The sidebar Evaluating the Barriers to the Phakic IOL supplies a brief description of the major barriers we faced. Like most practices, we were offering phakic IOLs as the procedure of exclusion, meaning we offered the phakic IOL if the patient was not a candidate for LASIK. Now, we view the ICL as a premium solution to vision correction. We advocate the phakic IOL for all ranges that the lenses are available in, starting at -3.00 D. We use it for moderate myopia as well as high myopia. This has been a good change for the practice, and our volume has increased tremendously.

HIGH-DEFINITION CORRECTION
LASIK is a good solution—but phakic IOLs are a better solution for many patients. We use the following analogy: Although many TVs have a great picture, high-definition TVs with high-definition delivery systems offer the best quality. The phakic IOL is like the high-definition option. However, many surgeons continue to focus on LASIK for a couple of reasons, including perceived safety and profitability.

Is LASIK a safer option over phakic IOLs? I have analyzed claims data on 175 vision correction lawsuits over the past 5 years, looking at the risk factors and issues that create litigation against refractive surgeons.1 Virtually none of the issues applies to the phakic IOL: flap-related complications, ectasia, decentration, poor night vision, informed consent, and dry eye. A damages claim must also be part of the lawsuit, showing that the damage is irreversible. Because the ICL may be removed, the eye should return to its original status when the patient first came in. Their eye has not been altered, so you mitigate much of any damage claim. Certainly, there are still risks with the phakic IOL, like developing a cataract, infection, and implant sizing; however, the incidence is almost negligible and resovable.

Most surgeons do not account for the cost of risk in their profit and loss analysis. But, it is a large component of profitability. The phakic IOL is a much lower risk procedure, for the surgeon and the patient, compared with LASIK.

Is LASIK more profitable compared with phakic IOLs? Even at a pretty aggressive price point, ICLs are more profitable.
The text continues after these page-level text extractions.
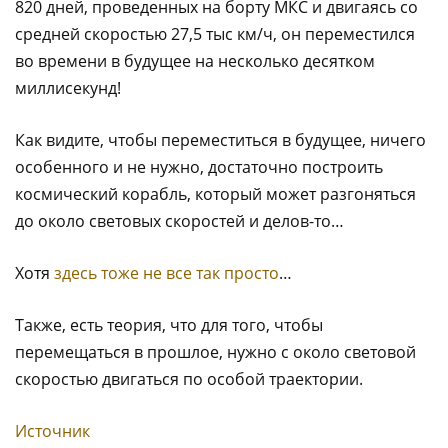
820 дней, проведенных на борту МКС и двигаясь со
средней скоростью 27,5 тыс км/ч, он переместился
во времени в будущее на несколько десятком
миллисекунд!
Как видите, чтобы переместиться в будущее, ничего
особенного и не нужно, достаточно построить
космический корабль, который может разгоняться
до около световых скоростей и делов-то…
Хотя
здесь тоже не все так просто
…
Также, есть теория, что для того, чтобы
перемещаться в прошлое, нужно с около световой
скоростью двигаться по особой траектории.
Источник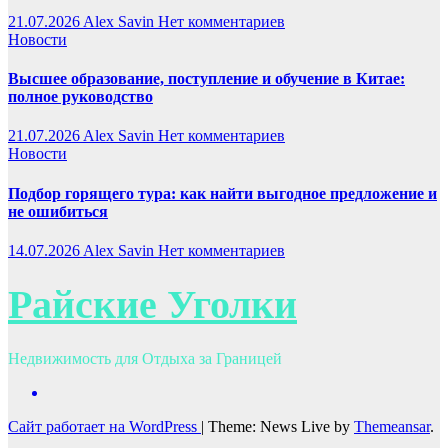
21.07.2026
Alex Savin
Нет комментариев
Новости
Высшее образование, поступление и обучение в Китае:
полное руководство
21.07.2026
Alex Savin
Нет комментариев
Новости
Подбор горящего тура: как найти выгодное предложение и
не ошибиться
14.07.2026
Alex Savin
Нет комментариев
Райские Уголки
Недвижимость для Отдыха за Границей
Сайт работает на WordPress
|
Theme: News Live by
Themeansar
.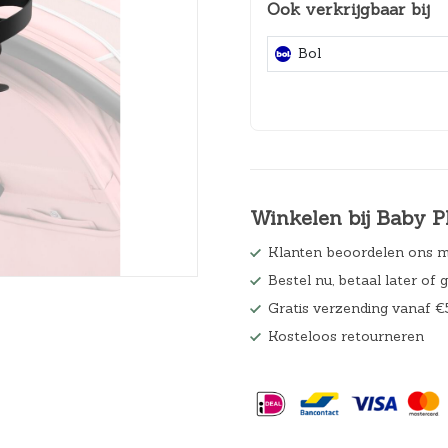
Ook verkrijgbaar bij
Hoeslakens
Bol
Matrasbeschermers
Slaapzakken en inbakeren
Winkelen bij Baby P
Klanten beoordelen ons m
Bestel nu, betaal later of 
Gratis verzending vanaf €
Kosteloos retourneren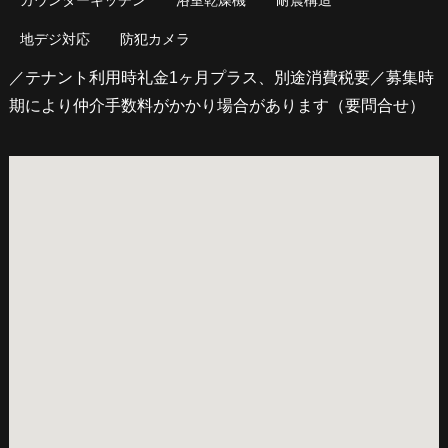
カウンターキッチン
浴室乾燥機
耐震構造
地デジ対応
防犯カメラ
／テナント利用時礼金1ヶ月プラス、別途消費税要／募集時
期により仲介手数料がかかり場合があります（要問合せ）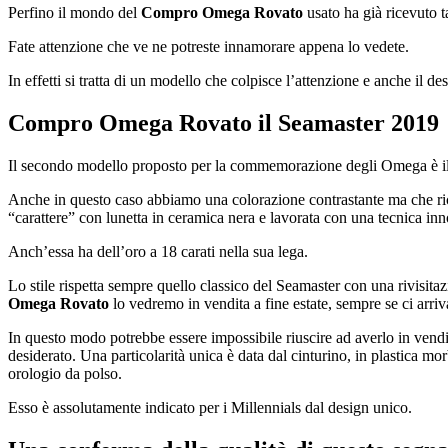
Perfino il mondo del
Compro Omega Rovato
usato ha già ricevuto t
Fate attenzione che ve ne potreste innamorare appena lo vedete.
In effetti si tratta di un modello che colpisce l’attenzione e anche il 
Compro Omega Rovato
il Seamaster 2019
Il secondo modello proposto per la commemorazione degli Omega è 
Anche in questo caso abbiamo una colorazione contrastante ma che rich
“carattere” con lunetta in ceramica nera e lavorata con una tecnica innov
Anch’essa ha dell’oro a 18 carati nella sua lega.
Lo stile rispetta sempre quello classico del Seamaster con una rivisit
Omega Rovato
lo vedremo in vendita a fine estate, sempre se ci arriv
In questo modo potrebbe essere impossibile riuscire ad averlo in vendi
desiderato. Una particolarità unica è data dal cinturino, in plastica m
orologio da polso.
Esso è assolutamente indicato per i Millennials dal design unico.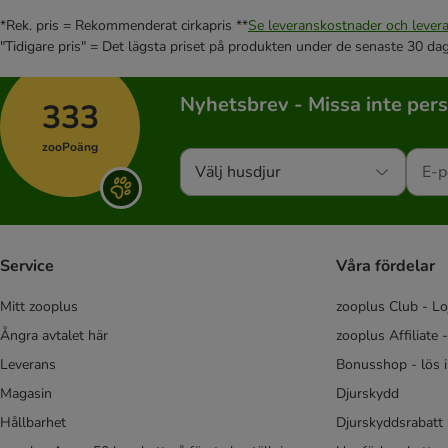
Nutrivet Inne
*Rek. pris = Rekommenderat cirkapris **
Se leveranskostnader och levera
Pan Mięsko
"Tidigare pris" = Det lägsta priset på produkten under de senaste 30 da
Perfect Fit
Pitti
Nyhetsbrev - Missa inte per
Porta 21
333
Prolife
zooPoäng
Purina Cat Chow
Välj husdjur
Purina ONE
Purina Pro Plan
Rosie's Farm
Sanabelle
Service
Våra fördelar
Schesir
Simpsons Premium
Mitt zooplus
zooplus Club - Lo
Smølke
Ångra avtalet här
zooplus Affiliate 
Trovet
Leverans
Bonusshop - lös 
Ultima
Magasin
Djurskydd
Venandi Animal
Hållbarhet
Djurskyddsrabatt 
Visán Optimanova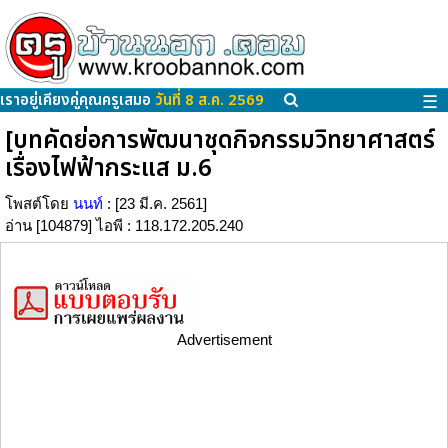
เราอยู่เคียงคู่คุณครูเสมอ
วันที่ 8 ส.ค. 2569
☰
[บทคัดย่อการพัฒนาชุดกิจกรรมวิทยาศาสตร์
เรื่องไฟฟ้ากระแส ม.6
โพสต์โดย
นนท์
: [23 มี.ค. 2561]
อ่าน [104879] ไอพี : 118.172.205.240
Advertisement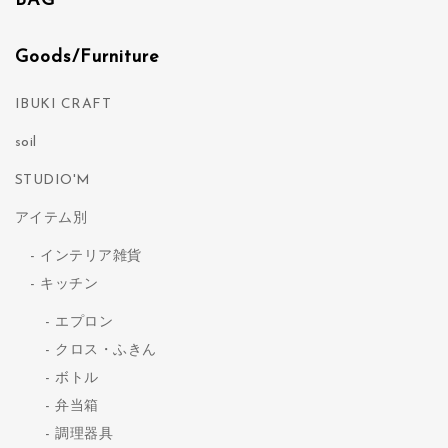
BAG
Goods/Furniture
IBUKI CRAFT
soil
STUDIO'M
アイテム別
インテリア雑貨
キッチン
エプロン
クロス・ふきん
ボトル
弁当箱
調理器具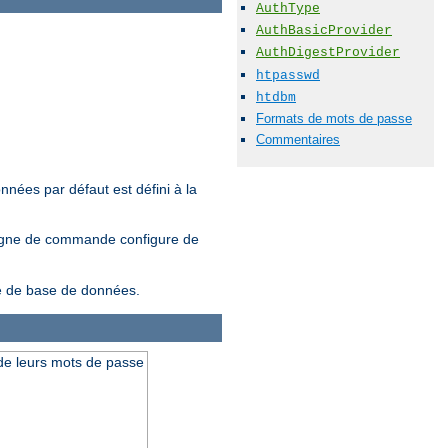
AuthType
AuthBasicProvider
AuthDigestProvider
htpasswd
htdbm
Formats de mots de passe
Commentaires
nnées par défaut est défini à la
ligne de commande configure de
ype de base de données.
t de leurs mots de passe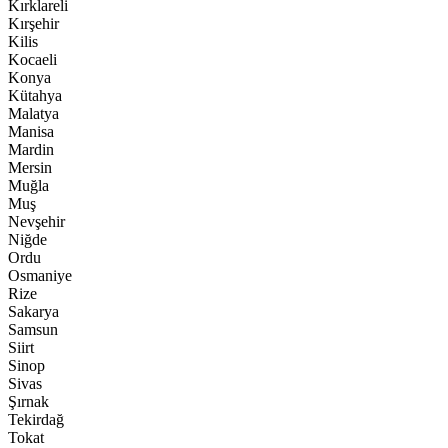
Kırklareli
Kırşehir
Kilis
Kocaeli
Konya
Kütahya
Malatya
Manisa
Mardin
Mersin
Muğla
Muş
Nevşehir
Niğde
Ordu
Osmaniye
Rize
Sakarya
Samsun
Siirt
Sinop
Sivas
Şırnak
Tekirdağ
Tokat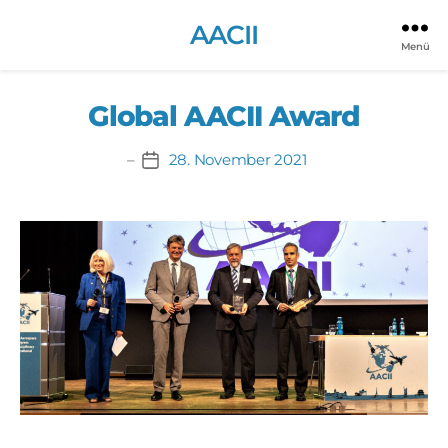
Archiv:
Home Posts
AACII
Menü
Global AACII Award
28. November 2021
Beitragsdatum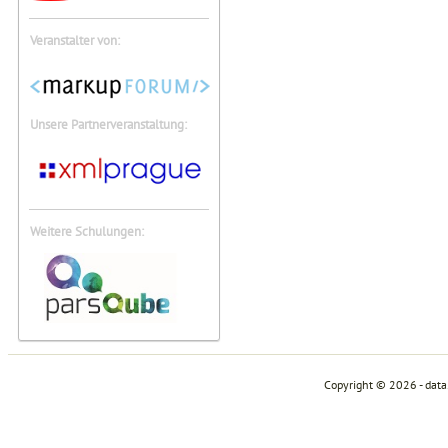
Veranstalter von:
Unsere Partnerveranstaltung:
Weitere Schulungen:
Copyright © 2026 - dat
We charge $2,995 for the ICL and $1,995 for LASIK. Whereas LASIK has always been sensitive to the economic environment, lens-based vision correction solutions do not follow the same economic fluctuations. (See Consumer Confidence Index for more information.) Additionally, we have noticed that as we increase the number of phakic IOLs relative to the number of LASIK procedures, our profit margin increases. We have kept the overall number of procedures the same but changed the blend.

I designed a refractive surgery profitability model that allow one to input elements of revenue and cost to assess the profitability of phakic IOLs versus LASIK. This model depicts the practice's operating margins and shows how altering the price or volume for both procedures will affect the bottom line. For example, Figure 1 looks at the profitability of 120 refractive procedures (a mix of phakic IOLs and LASIK). When all 120 procedures are LASIK, the annual profit margin is $579,255. If 70 procedures are phakic IOLs and 50 are LASIK, the annual profit margin balloons to $903,387. At our center, we have found that the price point for phakic IOLs must be within $500 to $1,000 of our most expensive LASIK procedure. Then, we are not pricing ourselves out of the market.
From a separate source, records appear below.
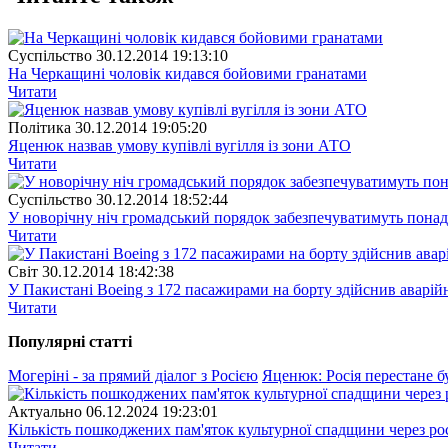
Суспiльство
30.12.2014 19:13:10
На Черкащині чоловік кидався бойовими гранатами
Читати
Полiтика
30.12.2014 19:05:20
Яценюк назвав умову купівлі вугілля із зони АТО
Читати
Суспiльство
30.12.2014 18:52:44
У новорічну ніч громадський порядок забезпечуватимуть понад
Читати
Свiт
30.12.2014 18:42:38
У Пакистані Boeing з 172 пасажирами на борту здійснив аварій
Читати
Популярнi статтi
Могеріні - за прямий діалог з Росією
Яценюк: Росія перестане 
Актуально
06.12.2024 19:23:01
Кількість пошкоджених пам'яток культурної спадщини через рос
Читати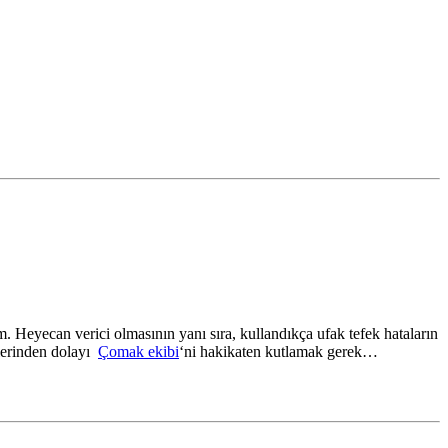
Heyecan verici olmasının yanı sıra, kullandıkça ufak tefek hataların
elerinden dolayı
Çomak ekibi
‘ni hakikaten kutlamak gerek…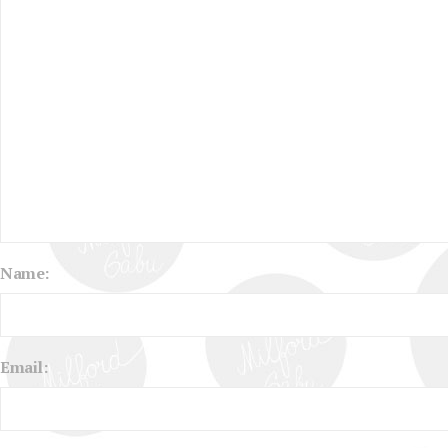
Name:
Email: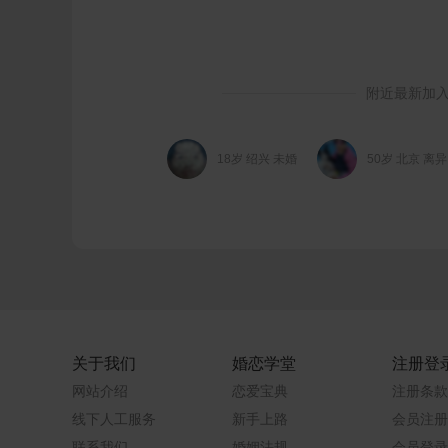
附近最新加
18岁 绍兴 未婚
50岁 北京 离异
关于我们
婚恋学堂
注册登
网站介绍
恋爱宝典
注册条款
线下人工服务
新手上路
会员注册
联系我们
婚姻法规
会员登录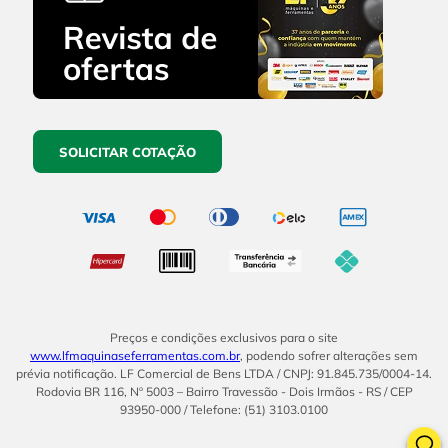
SOLICITAR COTAÇÃO
Preços e condições exclusivos para o site
www.lfmaquinaseferramentas.com.br
, podendo sofrer alterações sem
prévia notificação. LF Comercial de Bens LTDA / CNPJ: 91.845.735/0004-14.
Rodovia BR 116, Nº 5003 – Bairro Travessão - Dois Irmãos - RS / CEP
93950-000 / Telefone: (51) 3103.0100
This refractive surgery profitability model is available to anyone via their STAAR Surgical representative or by e-mailing me for more information.

CONCLUSION
With all of my experience in business modeling, the biggest piece of advice I can offer someone who is considering the phakic IOL is to quit thinking about it and just do it. It is the lens-based solutions that will prevail in the refractive market. After remodeling our practice, our profitability has been steady, and patients have been satisfied with their long-term outcomes. Phakic IOLs have differentiated our practice from other refractive centers, and this will give our business a more stable foundation in this tough economic market.